EXTRAIT:
+--
Joëlle Le Marec revient sur le déplacement des films d’un support à l’autre, de la salle
au musée ainsi que sur la pression économique et la manière dont elle détermine les œuvres.
Cette pression insuffle au cinéma d’autres puissances et le fait échapper au statut simple
d’objet esthétique, en vue d’un statut plus complexe. L’économie est comme une réalité
embarquée dans les œuvres. Dork Zabunyan répond qu’on se trompe en effet à clore
l’approche esthétique sur elle-même : les cinéastes politiques des années 1970 ne cessent de
penser l’économie du cinéma. Godard dit du cinéma qu’il doit penser son économie. On ne
peut faire abstraction du contexte économique comme du contexte de diffusion ou
d’exposition, comme le fait Wang Bing lorsqu’il affirme que diffuser des films dans une salle
ou dans une galerie d’art revient au même. Jérôme Game affirme que même l’écrivain
réfléchit à l’économie supposée par les livres qu’il publie, en fonction de leur volume ou de
leur(s) support(s) (livre ou CD). A fortiori, produire des images implique de penser leur
diffusion donc leur économie.
Emmanuelle André fait remarquer que le déplacement de la salle au musée est contenu
dans le split screen de Serious Games, comme si Farocki avait par avance pensé ce
déplacement. Dork Zabunyan répond que les cimaises rejouent la séparation de l’image en
cellules, à l’intérieur du cadre. Il fait la distinction entre cinéastes exposables et cinéastes non
exposables. Le cinéma de Pasolini serait difficilement exposable, celui de Fellini serait plus
facilement exposable. Évelyne Grossman demande alors à Dork Zabunyan ce que serait la
définition d’un cinéaste exposable. Il répond qu’un cinéaste exposable est celui qui
réinterroge, à l’intérieur du plan, la position de l’image. Par exemple, Farocki réfléchit sur la
position des soldats devant les écrans. Fellini réfléchit à la mise en espace de l’image à
l’intérieur du plan (Ginger et Fred, qui multiplie l’écran de télévision par tout un ensemble de
miroirs). Cette mise en espace peut être retravaillée par un commissaire d’exposition.
+--
Items conservés:

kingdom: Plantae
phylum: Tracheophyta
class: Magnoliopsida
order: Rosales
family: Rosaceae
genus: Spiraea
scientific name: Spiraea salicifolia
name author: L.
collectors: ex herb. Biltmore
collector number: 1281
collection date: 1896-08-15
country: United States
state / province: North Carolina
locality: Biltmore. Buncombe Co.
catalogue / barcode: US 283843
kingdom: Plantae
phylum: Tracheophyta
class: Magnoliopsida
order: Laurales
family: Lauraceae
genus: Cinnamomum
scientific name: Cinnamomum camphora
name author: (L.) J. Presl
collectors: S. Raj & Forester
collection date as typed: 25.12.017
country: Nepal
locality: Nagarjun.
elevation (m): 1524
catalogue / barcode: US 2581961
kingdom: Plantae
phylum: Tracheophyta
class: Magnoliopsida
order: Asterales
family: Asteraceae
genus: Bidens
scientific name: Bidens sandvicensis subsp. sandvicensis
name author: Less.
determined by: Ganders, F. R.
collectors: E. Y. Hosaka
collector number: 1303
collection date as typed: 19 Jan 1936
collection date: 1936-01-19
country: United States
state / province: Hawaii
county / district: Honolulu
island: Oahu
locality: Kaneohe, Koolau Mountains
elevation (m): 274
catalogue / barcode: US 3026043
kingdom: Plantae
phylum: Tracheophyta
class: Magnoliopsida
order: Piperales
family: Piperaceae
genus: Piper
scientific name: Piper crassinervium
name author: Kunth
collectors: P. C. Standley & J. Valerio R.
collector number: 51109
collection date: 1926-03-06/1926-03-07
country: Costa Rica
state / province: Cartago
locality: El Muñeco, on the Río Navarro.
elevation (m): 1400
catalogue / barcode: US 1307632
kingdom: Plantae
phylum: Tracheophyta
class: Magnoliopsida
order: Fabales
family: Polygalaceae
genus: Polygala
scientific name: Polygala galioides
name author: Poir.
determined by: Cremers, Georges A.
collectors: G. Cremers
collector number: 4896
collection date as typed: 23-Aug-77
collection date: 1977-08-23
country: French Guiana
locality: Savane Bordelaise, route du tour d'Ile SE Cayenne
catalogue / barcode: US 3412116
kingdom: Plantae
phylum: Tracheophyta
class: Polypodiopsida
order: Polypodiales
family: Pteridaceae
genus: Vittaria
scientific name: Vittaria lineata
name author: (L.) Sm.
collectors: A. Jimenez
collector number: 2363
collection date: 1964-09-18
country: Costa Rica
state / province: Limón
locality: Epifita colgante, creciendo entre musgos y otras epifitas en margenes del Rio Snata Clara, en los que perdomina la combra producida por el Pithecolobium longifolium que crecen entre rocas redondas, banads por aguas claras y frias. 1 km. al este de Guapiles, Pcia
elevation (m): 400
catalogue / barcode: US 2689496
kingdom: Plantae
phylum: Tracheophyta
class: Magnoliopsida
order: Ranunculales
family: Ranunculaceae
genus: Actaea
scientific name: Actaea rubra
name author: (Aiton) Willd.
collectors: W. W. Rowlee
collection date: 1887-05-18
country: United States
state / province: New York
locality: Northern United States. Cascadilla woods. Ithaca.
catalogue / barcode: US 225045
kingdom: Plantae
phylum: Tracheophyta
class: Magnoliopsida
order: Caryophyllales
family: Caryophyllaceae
+--
CONSIGNE: Prélevez tel quel, dans l'extrait sur le cinéma et son économie, le passage qui commence aux mots « Joëlle Le Marec » et s'arrête après « détermine les œuvres. ».

RÉPONSE RÉDIGÉE:
Joëlle Le Marec revient sur le déplacement des films d’un support à l’autre, de la salle
au musée ainsi que sur la pression économique et la manière dont elle détermine les œuvres.